Berliner Zeitung, 9.8.2000

MAHLOW
Familie Özbek erhält Polizeischutz

Stefan Ehlert

MAHLOW. Mit drastischen Maßnahmen hat das Polizeipräsidium Potsdam auf Berichte über ausländerfeindliche Vorfälle in Mahlow (Landkreis Teltow-Fläming) reagiert. Bereits am gestrigen Dienstag wurde erstmals seit zwei Jahren am Bahnhof die mobile Polizeiwache wieder eingerichtet. Ab sofort zählt die Gemeinde zudem zum Schwerpunkteinsatzgebiet der Mobilen Einsatzgruppe gegen Gewalt und Ausländerfeindlichkeit (Mega). Das teilte Polizeisprecher Geert Piorkowski auf Anfrage der "Berliner Zeitung" mit.

Inzwischen hat der Potsdamer Staatsschutz die Ermittlungen gegen einen jungen Mann aus Mahlow an sich gezogen. Er war am Freitag wegen Beleidigung und Bedrohung eines türkischstämmigen Nachbarn angezeigt worden. "Wir vermuten einen ausländerfeindlichen Hintergrund", sagte der Polizeisprecher.

Anlass der polizeilichen Initiative waren Beschwerden der türkischstämmigen Familie Özbek in Mahlow. Die Özbeks hatten sich am Wochenende über ständige Anfeindungen durch rechtsgerichtete Jugendliche beklagt. Vor zwei Jahren zog die Familie von Kreuzberg nach Mahlow, kurz hinter die Berliner Stadtgrenze. Seitdem sind Mitglieder der Familie nach ihren Angaben ständig mit Beleidigungen wie "Knoblauchfresser", "Kanake" oder "Türkenschlampe" konfrontiert, vornehmlich auf dem Vorplatz des Bahnhofs, wo sich abends häufig rechtsgerichtete Jugendliche treffen. Am heutigen Mittwoch will sich die Ausländerbeauftragte des Landkreises Teltow-Fläming in Mahlow mit der Familie Özbek treffen

Polizei weiß nichts vom "Klub 88"

"Wir nehmen die jetzt bekannt gewordenen Vorfälle sehr ernst", sagte der Polizeisprecher. Sie seien bezeichnend für das Klima im Land, auch wenn sich statistisch gesehen die Zahl politisch motivierter Straftaten verringert hätte. Sie sank in diesem Jahr im Präsidiumsbereich Potsdam um ein Drittel auf bislang 56 Fälle. Das 8 200 Einwohner zählende Mahlow ist nach Einschätzung der Polizei im Gegensatz etwa zu Königs Wusterhausen kein Zentrum organisierter Rechtsextremisten. Nach Erkenntnissen des Staatsschutzes gibt es in Mahlow keine rechtsextremen Rädelsführer, sondern nur eine lockere Szene. "Die Rädelsführer sitzen nach dem Anschlag auf den dunkelhäutigen britischen Bauarbeiter Noel Martin im Gefängnis", sagte Bettina Cain, die Sprecherin des Innenministeriums.

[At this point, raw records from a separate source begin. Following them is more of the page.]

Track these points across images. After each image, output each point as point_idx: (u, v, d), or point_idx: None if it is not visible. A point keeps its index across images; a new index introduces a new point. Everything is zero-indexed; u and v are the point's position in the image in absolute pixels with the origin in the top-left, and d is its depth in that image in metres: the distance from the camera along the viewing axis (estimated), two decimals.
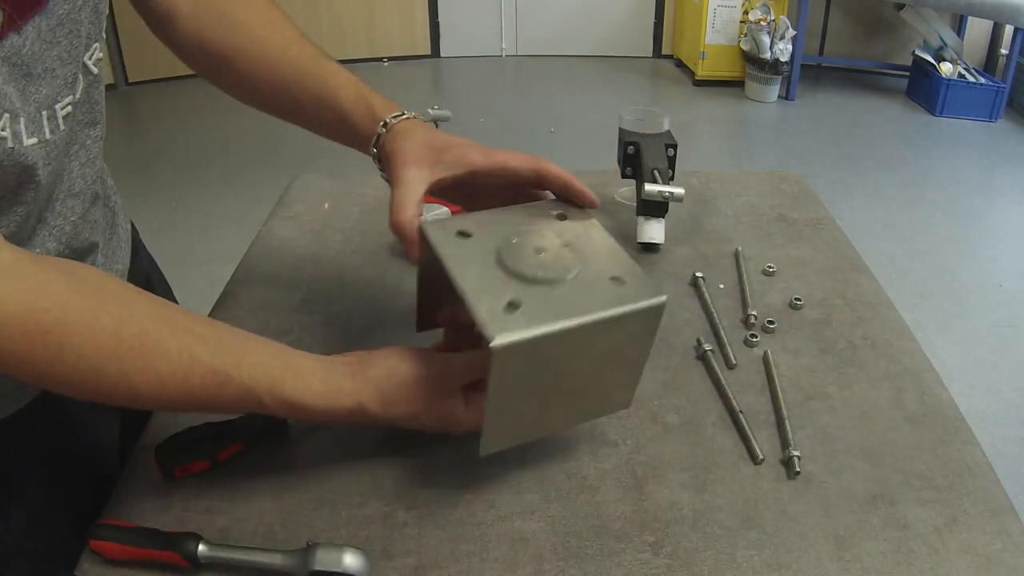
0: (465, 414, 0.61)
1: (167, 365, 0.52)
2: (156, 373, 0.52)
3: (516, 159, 0.65)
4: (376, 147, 0.67)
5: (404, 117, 0.67)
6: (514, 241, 0.60)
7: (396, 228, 0.62)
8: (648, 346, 0.59)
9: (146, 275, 0.87)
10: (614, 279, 0.57)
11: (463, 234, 0.60)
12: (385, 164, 0.67)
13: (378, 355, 0.61)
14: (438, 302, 0.67)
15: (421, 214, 0.62)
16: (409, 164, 0.64)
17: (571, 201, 0.65)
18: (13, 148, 0.50)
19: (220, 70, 0.74)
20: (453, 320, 0.68)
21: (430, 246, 0.60)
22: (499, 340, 0.50)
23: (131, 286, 0.57)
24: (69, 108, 0.57)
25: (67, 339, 0.49)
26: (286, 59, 0.71)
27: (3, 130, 0.49)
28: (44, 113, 0.54)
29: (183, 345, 0.53)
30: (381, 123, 0.67)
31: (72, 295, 0.50)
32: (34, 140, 0.53)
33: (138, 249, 0.85)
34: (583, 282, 0.57)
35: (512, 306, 0.54)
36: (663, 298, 0.56)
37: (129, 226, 0.82)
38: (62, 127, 0.56)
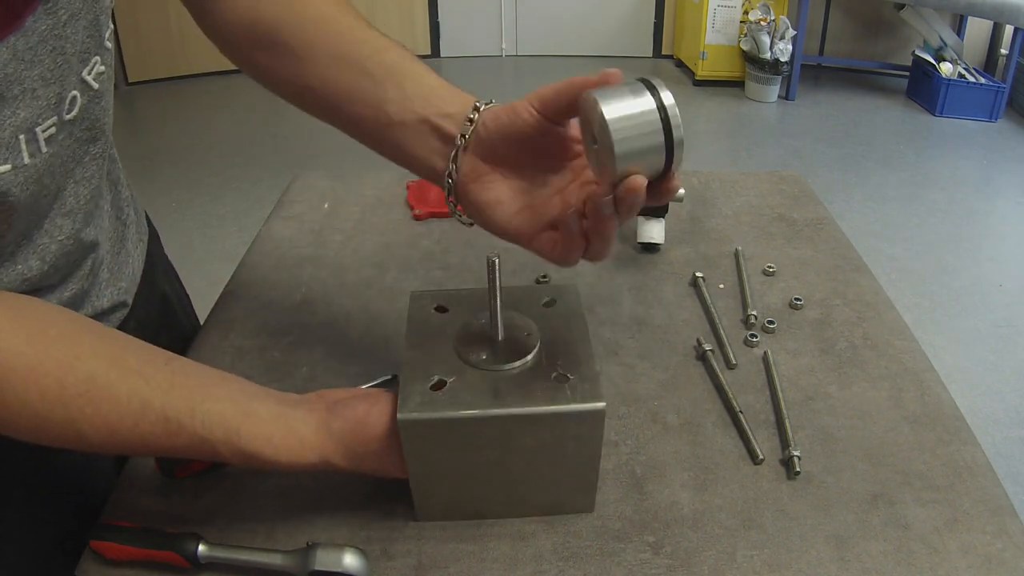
0: None
1: (115, 410, 0.50)
2: (104, 419, 0.50)
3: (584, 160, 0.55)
4: (450, 179, 0.57)
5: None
6: (481, 322, 0.62)
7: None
8: (594, 448, 0.58)
9: (162, 294, 0.83)
10: (558, 376, 0.57)
11: (441, 309, 0.64)
12: (471, 206, 0.57)
13: (345, 404, 0.57)
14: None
15: None
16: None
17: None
18: None
19: (271, 52, 0.63)
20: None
21: (409, 318, 0.63)
22: (403, 415, 0.54)
23: (82, 321, 0.55)
24: (53, 130, 0.52)
25: (10, 385, 0.47)
26: (350, 42, 0.63)
27: None
28: (22, 137, 0.49)
29: (133, 390, 0.51)
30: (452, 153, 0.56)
31: (16, 338, 0.48)
32: (7, 167, 0.48)
33: (155, 262, 0.81)
34: (525, 375, 0.58)
35: (441, 383, 0.57)
36: (601, 405, 0.56)
37: (146, 240, 0.79)
38: (44, 149, 0.51)
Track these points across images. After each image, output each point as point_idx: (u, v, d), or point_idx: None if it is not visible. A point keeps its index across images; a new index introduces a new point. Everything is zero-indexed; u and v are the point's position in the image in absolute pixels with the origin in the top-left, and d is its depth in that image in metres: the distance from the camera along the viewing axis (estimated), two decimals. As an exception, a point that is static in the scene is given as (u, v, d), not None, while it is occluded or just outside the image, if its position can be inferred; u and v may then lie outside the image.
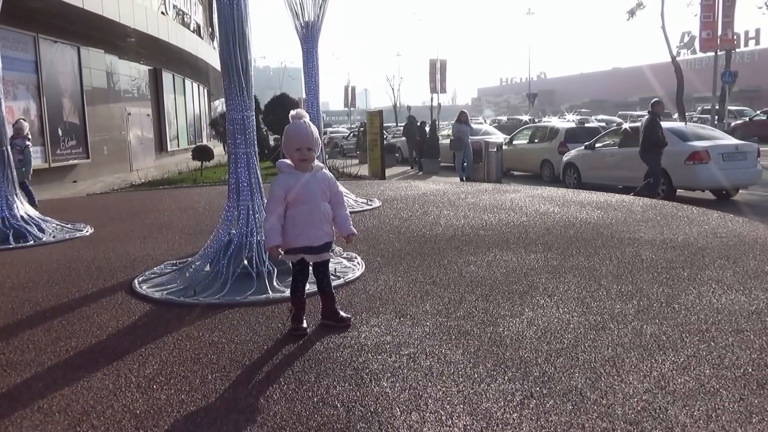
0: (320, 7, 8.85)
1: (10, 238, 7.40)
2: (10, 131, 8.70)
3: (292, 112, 3.83)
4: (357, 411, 2.84)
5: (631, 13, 28.27)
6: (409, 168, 19.97)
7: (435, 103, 42.93)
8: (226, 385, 3.17)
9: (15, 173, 8.12)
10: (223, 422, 2.80)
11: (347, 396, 3.00)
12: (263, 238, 5.15)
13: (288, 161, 3.78)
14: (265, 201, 5.35)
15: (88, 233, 7.94)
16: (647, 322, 3.90)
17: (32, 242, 7.40)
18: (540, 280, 4.92)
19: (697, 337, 3.63)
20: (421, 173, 18.16)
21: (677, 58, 26.25)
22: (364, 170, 16.76)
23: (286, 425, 2.75)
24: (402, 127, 24.25)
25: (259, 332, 3.95)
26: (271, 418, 2.82)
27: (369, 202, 9.44)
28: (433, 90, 41.37)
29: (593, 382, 3.07)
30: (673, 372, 3.17)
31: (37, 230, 7.68)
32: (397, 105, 55.26)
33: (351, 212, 8.59)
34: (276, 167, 3.85)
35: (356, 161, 21.15)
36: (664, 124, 13.63)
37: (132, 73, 21.72)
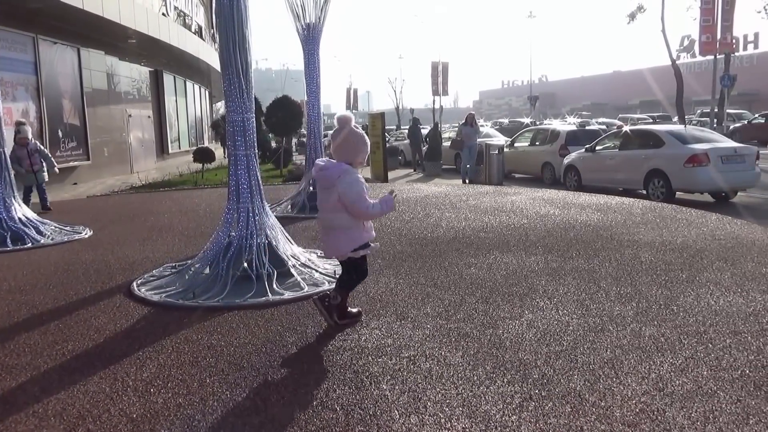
0: (321, 9, 8.86)
1: (8, 240, 7.35)
2: (8, 134, 8.70)
3: (344, 117, 3.81)
4: (356, 414, 2.84)
5: (632, 16, 28.27)
6: (412, 170, 19.95)
7: (437, 106, 42.92)
8: (224, 389, 3.16)
9: (12, 175, 8.01)
10: (220, 426, 2.79)
11: (346, 399, 2.99)
12: (263, 240, 5.16)
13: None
14: (265, 204, 5.38)
15: (87, 236, 7.92)
16: (646, 324, 3.90)
17: (30, 245, 7.36)
18: (540, 282, 4.92)
19: (695, 339, 3.63)
20: (422, 175, 18.15)
21: (677, 62, 26.23)
22: (366, 173, 16.76)
23: (284, 429, 2.74)
24: (406, 130, 24.22)
25: (258, 335, 3.95)
26: (270, 421, 2.81)
27: (369, 205, 9.43)
28: (435, 92, 41.37)
29: (592, 384, 3.07)
30: (671, 374, 3.17)
31: (35, 232, 7.63)
32: (399, 107, 55.25)
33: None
34: (346, 169, 3.73)
35: (358, 163, 21.11)
36: (663, 127, 13.64)
37: (133, 74, 21.73)
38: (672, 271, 5.15)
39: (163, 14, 22.67)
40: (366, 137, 3.84)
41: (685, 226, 7.20)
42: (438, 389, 3.06)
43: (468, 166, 15.38)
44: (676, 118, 28.41)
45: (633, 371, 3.22)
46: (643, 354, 3.43)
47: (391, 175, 16.89)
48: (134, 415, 2.91)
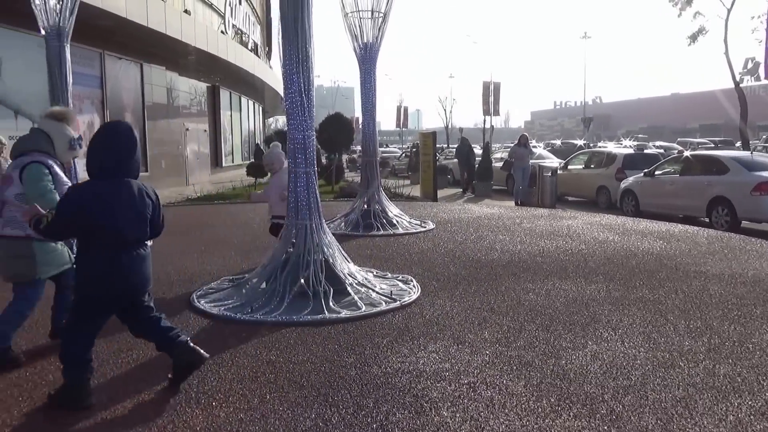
0: (379, 29, 8.94)
1: None
2: None
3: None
4: (418, 441, 2.78)
5: (693, 38, 27.47)
6: (461, 190, 19.81)
7: (487, 125, 42.58)
8: (285, 407, 3.15)
9: None
10: (282, 444, 2.77)
11: (407, 424, 2.93)
12: (320, 257, 5.16)
13: None
14: (323, 221, 5.39)
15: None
16: (719, 361, 3.71)
17: None
18: (602, 311, 4.76)
19: (776, 381, 3.43)
20: (473, 195, 17.98)
21: (740, 85, 25.30)
22: (416, 191, 16.71)
23: (345, 451, 2.70)
24: (454, 149, 24.13)
25: (316, 353, 3.93)
26: (331, 443, 2.77)
27: (423, 224, 9.38)
28: (486, 112, 41.07)
29: (665, 424, 2.92)
30: (751, 417, 3.00)
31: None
32: (449, 126, 55.27)
33: (405, 234, 8.59)
34: None
35: (408, 182, 21.11)
36: (727, 153, 13.14)
37: (191, 89, 22.40)
38: (744, 306, 4.89)
39: (222, 32, 23.35)
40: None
41: (755, 258, 6.86)
42: (501, 419, 2.97)
43: (520, 187, 15.18)
44: (739, 143, 27.36)
45: (708, 412, 3.05)
46: (719, 394, 3.26)
47: (440, 194, 16.79)
48: (198, 428, 2.93)
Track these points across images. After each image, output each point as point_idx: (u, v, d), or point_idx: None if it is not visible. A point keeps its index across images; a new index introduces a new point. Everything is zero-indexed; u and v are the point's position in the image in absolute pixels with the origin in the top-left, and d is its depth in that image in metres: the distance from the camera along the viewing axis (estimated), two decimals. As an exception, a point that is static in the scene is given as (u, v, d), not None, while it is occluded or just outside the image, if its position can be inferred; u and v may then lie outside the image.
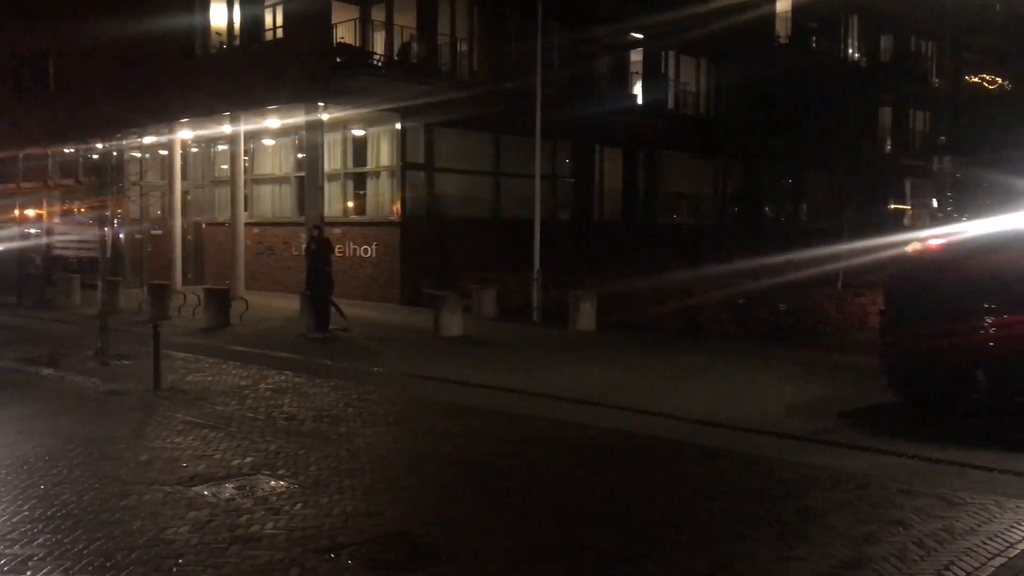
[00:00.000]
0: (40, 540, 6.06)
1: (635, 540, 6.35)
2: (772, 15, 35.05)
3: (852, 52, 39.90)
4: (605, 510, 7.02)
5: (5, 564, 5.62)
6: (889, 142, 42.76)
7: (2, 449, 8.50)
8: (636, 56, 30.30)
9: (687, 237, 31.12)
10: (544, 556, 6.03)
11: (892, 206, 44.29)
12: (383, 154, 24.21)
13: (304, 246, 18.89)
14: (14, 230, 27.36)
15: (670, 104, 31.51)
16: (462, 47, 24.97)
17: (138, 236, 26.75)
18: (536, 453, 8.80)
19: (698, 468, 8.39)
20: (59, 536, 6.13)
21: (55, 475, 7.62)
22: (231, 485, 7.45)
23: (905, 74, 41.14)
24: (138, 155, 27.90)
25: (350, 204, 25.03)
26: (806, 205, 39.37)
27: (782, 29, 36.01)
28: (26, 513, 6.60)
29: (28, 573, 5.49)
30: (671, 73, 31.61)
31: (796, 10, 36.04)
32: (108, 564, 5.64)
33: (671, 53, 31.29)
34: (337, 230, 22.78)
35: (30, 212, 31.32)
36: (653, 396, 11.76)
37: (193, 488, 7.33)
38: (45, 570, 5.53)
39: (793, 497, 7.45)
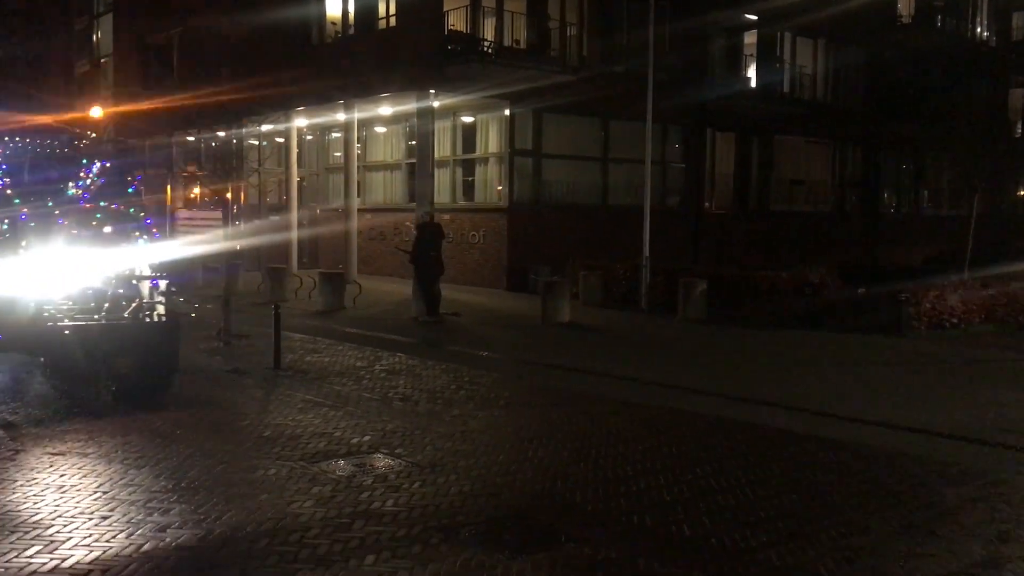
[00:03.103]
0: (176, 510, 6.34)
1: (756, 531, 6.23)
2: (894, -6, 33.72)
3: (981, 31, 37.98)
4: (724, 499, 6.90)
5: (148, 530, 5.91)
6: (1021, 125, 40.53)
7: (137, 423, 8.92)
8: (750, 38, 29.58)
9: (802, 225, 30.31)
10: (661, 544, 5.97)
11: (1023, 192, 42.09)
12: (491, 140, 24.37)
13: (415, 232, 19.19)
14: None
15: (785, 87, 30.67)
16: (571, 32, 24.85)
17: (256, 222, 27.67)
18: (650, 440, 8.73)
19: (819, 460, 8.16)
20: (192, 506, 6.41)
21: (186, 448, 7.96)
22: (351, 462, 7.64)
23: (1040, 53, 38.93)
24: (256, 143, 28.84)
25: (459, 191, 25.29)
26: (927, 192, 37.78)
27: (904, 9, 34.56)
28: (163, 484, 6.92)
29: (167, 539, 5.76)
30: (787, 56, 30.74)
31: (920, -12, 34.56)
32: (239, 535, 5.87)
33: (787, 35, 30.42)
34: (446, 216, 23.06)
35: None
36: (767, 385, 11.51)
37: (316, 464, 7.55)
38: (182, 538, 5.79)
39: (920, 492, 7.18)
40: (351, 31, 24.98)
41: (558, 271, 20.87)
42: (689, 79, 25.92)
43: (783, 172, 31.26)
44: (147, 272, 10.08)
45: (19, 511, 6.24)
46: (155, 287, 9.95)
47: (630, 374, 12.22)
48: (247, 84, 25.67)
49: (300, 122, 27.46)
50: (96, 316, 9.54)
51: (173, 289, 10.31)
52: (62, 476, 7.05)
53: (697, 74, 26.70)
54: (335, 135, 28.44)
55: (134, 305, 9.78)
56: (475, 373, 12.08)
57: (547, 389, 11.36)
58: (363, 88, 23.44)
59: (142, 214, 10.38)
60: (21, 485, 6.83)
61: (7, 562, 5.35)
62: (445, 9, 22.75)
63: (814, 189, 32.82)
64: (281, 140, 28.30)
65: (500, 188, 23.87)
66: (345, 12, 25.05)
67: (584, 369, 12.63)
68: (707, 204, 28.48)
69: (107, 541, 5.70)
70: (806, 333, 16.35)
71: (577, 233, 23.57)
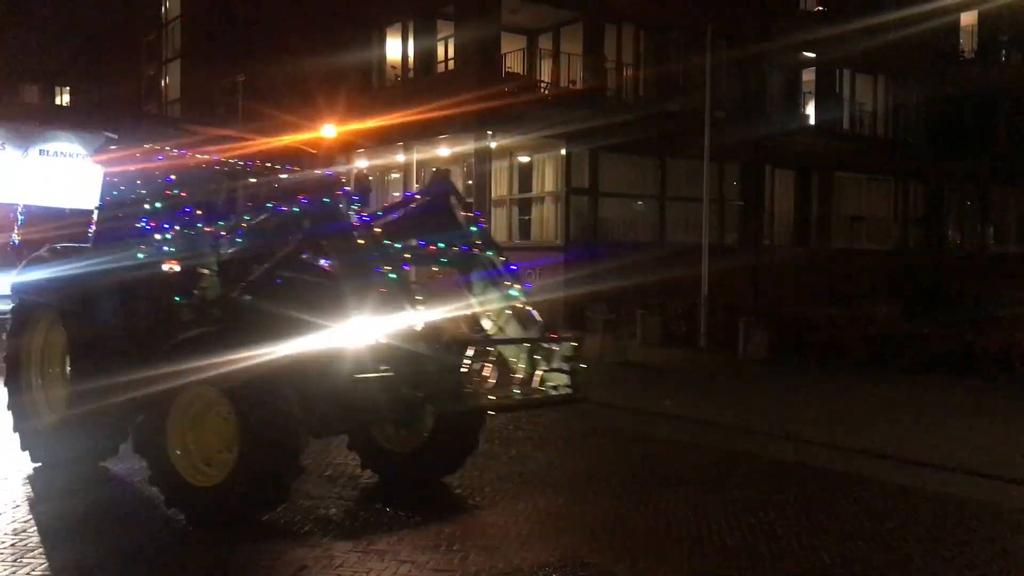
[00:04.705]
0: (246, 551, 6.45)
1: (820, 578, 6.10)
2: (956, 29, 33.27)
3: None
4: (787, 545, 6.77)
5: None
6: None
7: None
8: (808, 75, 29.45)
9: (864, 262, 29.82)
10: (723, 590, 5.88)
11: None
12: (548, 179, 24.53)
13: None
14: None
15: (845, 124, 30.43)
16: (627, 71, 25.01)
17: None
18: (710, 483, 8.61)
19: (886, 505, 7.97)
20: (264, 545, 6.50)
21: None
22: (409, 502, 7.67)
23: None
24: (318, 183, 29.37)
25: (515, 229, 25.45)
26: (993, 228, 36.97)
27: (967, 43, 34.10)
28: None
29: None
30: (846, 92, 30.51)
31: (983, 23, 34.05)
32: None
33: (846, 71, 30.22)
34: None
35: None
36: (829, 427, 11.28)
37: (376, 504, 7.60)
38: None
39: (991, 540, 6.97)
40: (411, 74, 25.47)
41: (615, 309, 20.79)
42: (747, 116, 25.84)
43: (843, 209, 30.87)
44: (522, 333, 7.79)
45: None
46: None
47: (689, 415, 12.09)
48: (308, 126, 26.25)
49: (361, 163, 27.96)
50: (515, 391, 7.34)
51: (579, 355, 7.51)
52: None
53: (755, 111, 26.61)
54: (394, 176, 28.89)
55: (538, 375, 7.38)
56: (532, 412, 12.01)
57: (605, 429, 11.29)
58: (422, 130, 23.83)
59: (502, 259, 8.16)
60: None
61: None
62: (503, 52, 23.10)
63: (875, 226, 32.32)
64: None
65: (557, 227, 23.94)
66: (405, 56, 25.57)
67: (642, 409, 12.53)
68: (766, 241, 28.19)
69: None
70: (869, 373, 16.02)
71: (634, 271, 23.46)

Von einem "Klub 88" in Mahlow wissen weder Polizei noch Verfassungsschutz. Im Frühjahr bestand für kurze Zeit ein entsprechender Treffpunkt im Heimstättenweg am Bahnhof. Das bestätigen Einwohner des Ortes. 88 steht für die Buchstaben HH und bedeutet in rechtsextremen Kreisen "Heil Hitler".